For making Lajek, first we have to boil wheat grains in water for about an hour with continuous stirring, adding common flour, salt, and tiny pieces of meat. After about an hour of cooking, Lajek is ready to be served.
MOOL
Mool is a very plain dish, and we can cook it any time we want. It is highly carbohydrate-rich and a good dish for the winter. Mool is easy to cook, and to cook it, fewer ingredients are needed. In addition, Mool requires less time, less effort, and a simple way. Flour (either wheat or maize) is complemented by boiling water, and salt is added to it. We have to add flour slowly to the boiling water and stir it continuously with a stirrer. After one of the stirring hours, the Mool is ready to be served, but do not forget to pour milk or butter (molten) on it when it is tossed to the plate.
SHARBAT(sharr-bath)
The second eminent dish in our area is Sharbat. Sharbat is also an occasional dish, but unlike Makooti, it is cooked on two different occasions. It is cooked as a marriage dish as well as on various festivals. It is creamy white in appearance and is a rich source of fat.
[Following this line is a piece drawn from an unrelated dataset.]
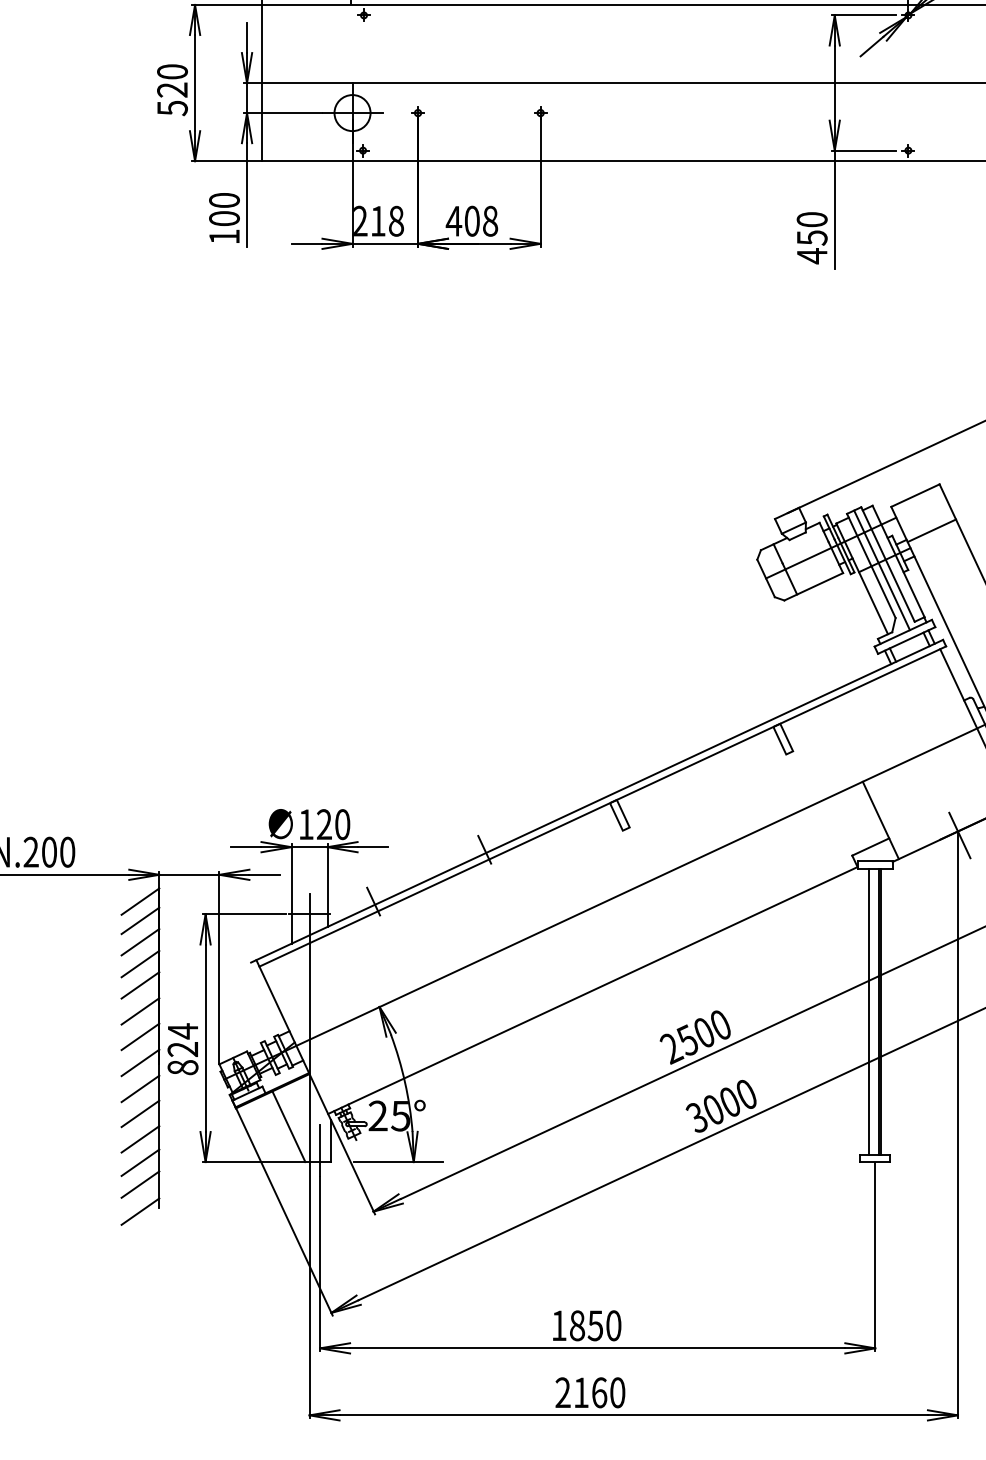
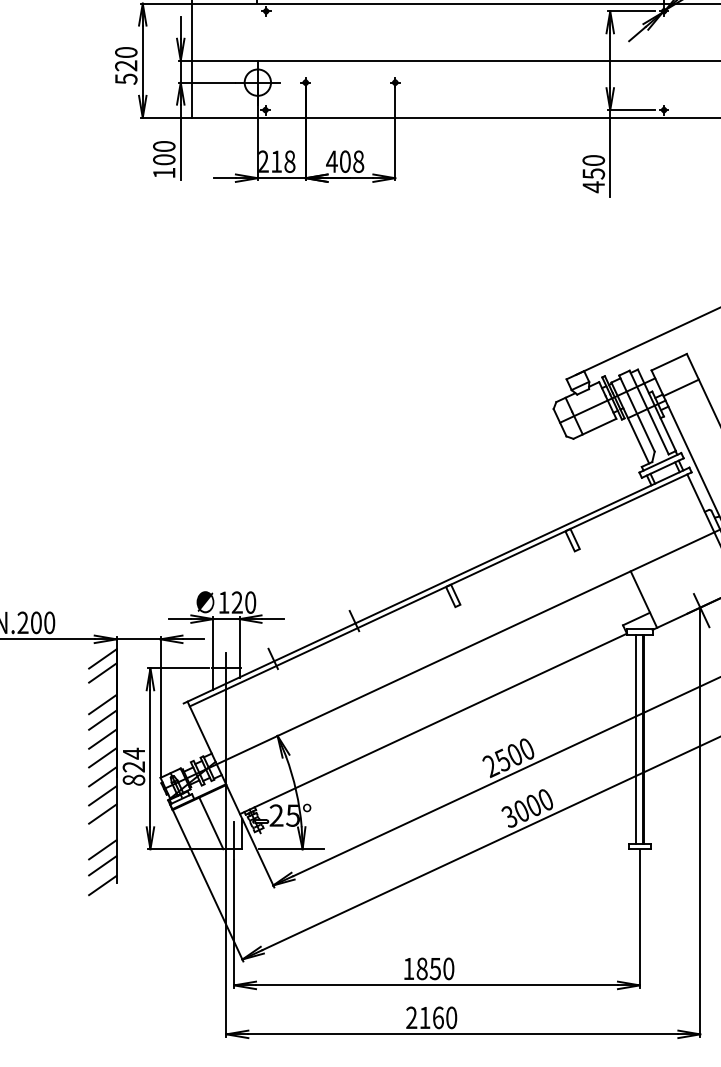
line: (881, 570) -> (644, 416), removed
line: (140, 942) -> (102, 688), removed
line: (140, 1139) -> (102, 832), removed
As compared to Makooti, it consumes less time and requires less effort to cook.
To cook Sharbat, first of all, we have to add a considerable amount of butter to the water, providing heat, and when the water is boiled, we have to add Cherr (a special kind of flour for Sharbat). Though Cherr is made from ordinary wheat, its particles are larger than the usual flour. Then we have to let the mixture cook by slow heating; salt is added accordingly, and after one and a half hours, Sharbat is ready to be served.